Rtc Niqab et réglementation

Jamais sans mon voile

TAÏEB MOALLA

Publié le: | Mise à jour:

Si plusieurs résidantes de Québec portent le foulard islamique, comme sur notre photo, moins de dix femmes, des réfugiées de Birmanie, portent le niqab.

Photo Stevens Leblanc

Si plusieurs résidantes de Québec portent le foulard islamique, comme sur notre photo, moins de dix femmes, des réfugiées de Birmanie, portent le niqab.

Une jeune Birmane portant le niqab - un voile intégral qui cache tout le visage à l'exception des yeux - a été expulsée d'un bus du Réseau de transport de la Capitale (RTC) parce qu'elle refusait de montrer son visage au chauffeur.

L'affaire vient d'être partiellement révélée dans le mensuel indépendant Les Immigrants de la Capitale. Dans sa livraison de septembre, le journal d'information et d'opinion a annoncé à ses lecteurs qu'une enquête sur ce sujet allait être publiée dans son prochain numéro.

L'incident auquel a été mêlée la Birmane, âgée d'une vingtaine d'années, s'est déroulé à la mi-juillet. Une plainte a été immédiatement acheminée au RTC par l'intermédiaire de Dominique Lachance, directrice du Centre multiethnique de Québec. Cet organisme d'accueil et d'aide à l'intégration agit comme facilitateur auprès des quelque 200 réfugiés birmans, majoritairement musulmans, qui se sont installés à Québec à l'automne 2008 après avoir fui la répression qu'ils subissaient.

« Selon ce qu'on m'a raconté, le chauffeur connaissait la fille en question parce qu'elle emprunte régulièrement son circuit, avance Mme Lachance. Cette fois-ci, il aurait insisté pour voir son visage et s'assurer qu'il correspond bien à la photo qui est sur sa carte. Elle a apparemment refusé. Le chauffeur lui aurait alors demandé de quitter l'autobus. »

Deux proches de la jeune fille − portant également le niqab et présentes avec elle au moment des faits - ont décidé de quitter l'autobus par solidarité avec leur amie. « Elles sont arrivées au bureau tout de suite après, a fait savoir Mme Lachance. Elles se sont dites insultées, ridiculisées, lésées et discriminées. Elles étaient vraiment très offusquées de ce qui s'est passé », relate Dominique Lachance.

Selon les renseignements que le Journal a pu recueillir, le refus de la jeune de montrer son visage n'était pas uniquement motivé par des critères religieux. Une malformation congénitale au visage l'aurait poussée à cacher cette partie de son corps.

Même pas 10

Pratiquement inexistant du paysage de Québec, le niqab a fait son entrée avec l'arrivée des réfugiés birmans. Selon plusieurs sources, il y aurait moins de 10 femmes qui le portent dans la capitale nationale.

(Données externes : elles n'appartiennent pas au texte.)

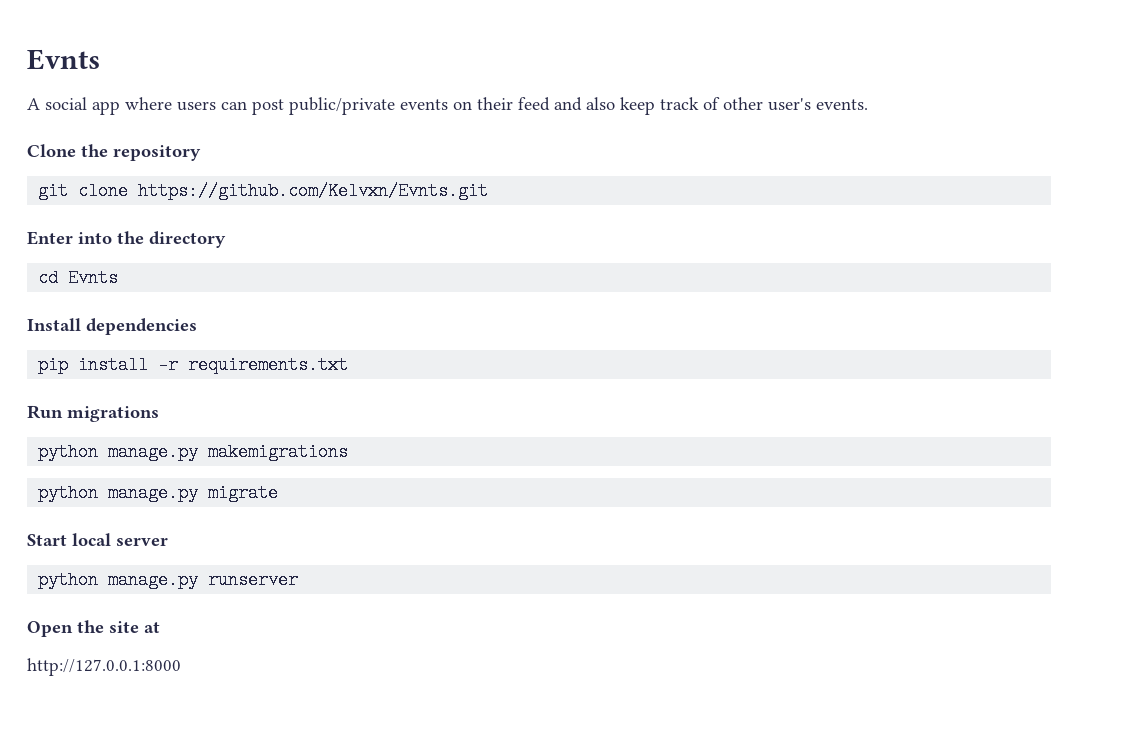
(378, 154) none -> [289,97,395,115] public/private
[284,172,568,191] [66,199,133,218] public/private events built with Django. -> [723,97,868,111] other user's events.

Un accommodement « lié à la santé »

Claude Lévesque, porte-parole du RTC, a dit que son organisme « prenait l'affaire très au sérieux ». Durant l'été, une enquête minutieuse a été menée au sein du transporteur public. Elle n'a pu aboutir parce que la plainte était incomplète et qu'elle ne comportait pas le numéro du circuit sur lequel l'incident a eu lieu.

À la suite des appels du Journal, M. Lévesque a signalé, hier, que le RTC envisageait sérieusement la création d'une « photo de dérogation » pour les personnes qui détiennent des cartes privilège, soit les étudiants et les aînés, deux catégories d'usagers qui doivent apposer leurs photos sur leurs documents.

« Ça permettrait à ceux qui font la demande de ne pas avoir de photo sur la carte. Ce serait applicable uniquement pour les cas de malformations ou de grandes brûlures, illustre-t-il. Ce serait un accommodement lié à la santé et non pas à la religion. Il ne toucherait pas les femmes qui mettent le niqab. »

Pour qu'une telle exception puisse voir le jour, l'aval du conseil d'administration du RTC est nécessaire.